Ich hatte heute kein Thema. Nicht wirklich ernsthaft, schwerwiegend genug, es hier zu besprechen. Denn: Ein Thema muß vielleicht nicht weltbewegend sein, aber es muß mich bewegen, wenn ich darüber schreiben soll.
Dann zappte ich durch die Kanäle, landete bei ARTE und blieb hängen, weil mir die Sache bekannt vorkam.
Wir sprachen letzthin vom Holocaust. Was man sagen sollen darf oder was nicht. Was sagen zu dürfen klug scheint oder auch nicht. Und ich erinnerte mich, daß mich einstens, als junger Mensch, der ich damals war, nicht der obligatorische Besuch in Buchenwald bewegt hatte (Ja, doch, natürlich! Diese wandelnden Leichen im Film waren schrecklich, aber wir verdrängten es mit unseren vierzehn Jahren, die wir damals alt waren.), sondern ein paar Jahre später Victor Klemperer mit seinem LTI (Lingua Tertii Imperii - Die Sprache des Dritten Reiches). Das lasen wir freiwillig, zu einer Zeit, in der wir verständig genug waren und selbst die Spätachtundsechziger bereits wieder runter von den Barrikaden.
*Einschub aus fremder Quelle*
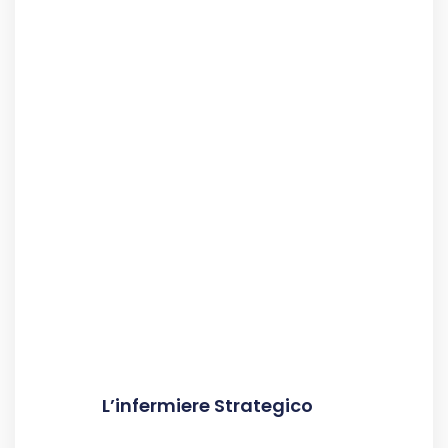
L’infermiere Strategico
Leggi Tutto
LTI war eine Mischung aus dem Alltagsbericht eines Juden im Dritten Reich und philologischer Betrachtung nazistischer Sprache. Eine Mischung ebenso aus emotionaler Beteiligung des Betroffenen und distanziert wissenschaftlicher Beurteilung. Das machte den Reiz aus. Da war keiner, der uns, die wir als Folgegeneration der Täter irgendwie genauso schuldig sein sollten, eine Beteiligung zusprach. Da wurde, genau genommen, niemand beschuldigt. Sondern nur gefühlt und betrachtet.
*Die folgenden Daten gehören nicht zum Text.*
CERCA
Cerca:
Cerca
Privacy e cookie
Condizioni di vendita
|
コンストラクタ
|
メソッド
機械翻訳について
Was mich viel mehr angerührt hat als alle anderen Sachen, die ich zum Thema je las. Da blieb plötzlich Raum für mein eigenes Denken. Den wollte ich und den brauchte ich. Ich war ja nicht grundsätzlich abgeneigt, irgendeine "Volksschuld" zu akzeptieren. Aber man mußte mir, die ich all das nicht selbst erlebt hatte, doch Gelegenheit und Raum geben, zu begreifen.
Und übrigens: Victor Klemperer war´s auch, der mir beigebracht hat, auf Sprache zu achten. Noch immer reden wir von "liquidieren" (wo wir vernichten meinen) und "ankurbeln" (wo keine Maschinen, sondern Menschen gemeint sind). Wir reden noch immer, oder viel mehr denn je in einer Sprache, die mit Menschen nichts zu tun hat, obwohl es doch um Menschen geht.
Und dank Klemperer kann ich diese unmenschliche Sprache hören und mir meine Gedanken machen.
(Interessierte mit entsprechenden Empfangsmöglichkeiten können sich die Wiederholung am 03.02.07 auf ARTE ansehen.)
excellent! danke fuer den hinweis auf victor klemperer.
The book is available in English on Amazon: The Language of the Third Reich.
But I think American readers should start with his diary: "I Will Bear Witness: A Diary of the Nazi Years, 1933-1941" - an amazing story of survival and the resilience of the human spirit.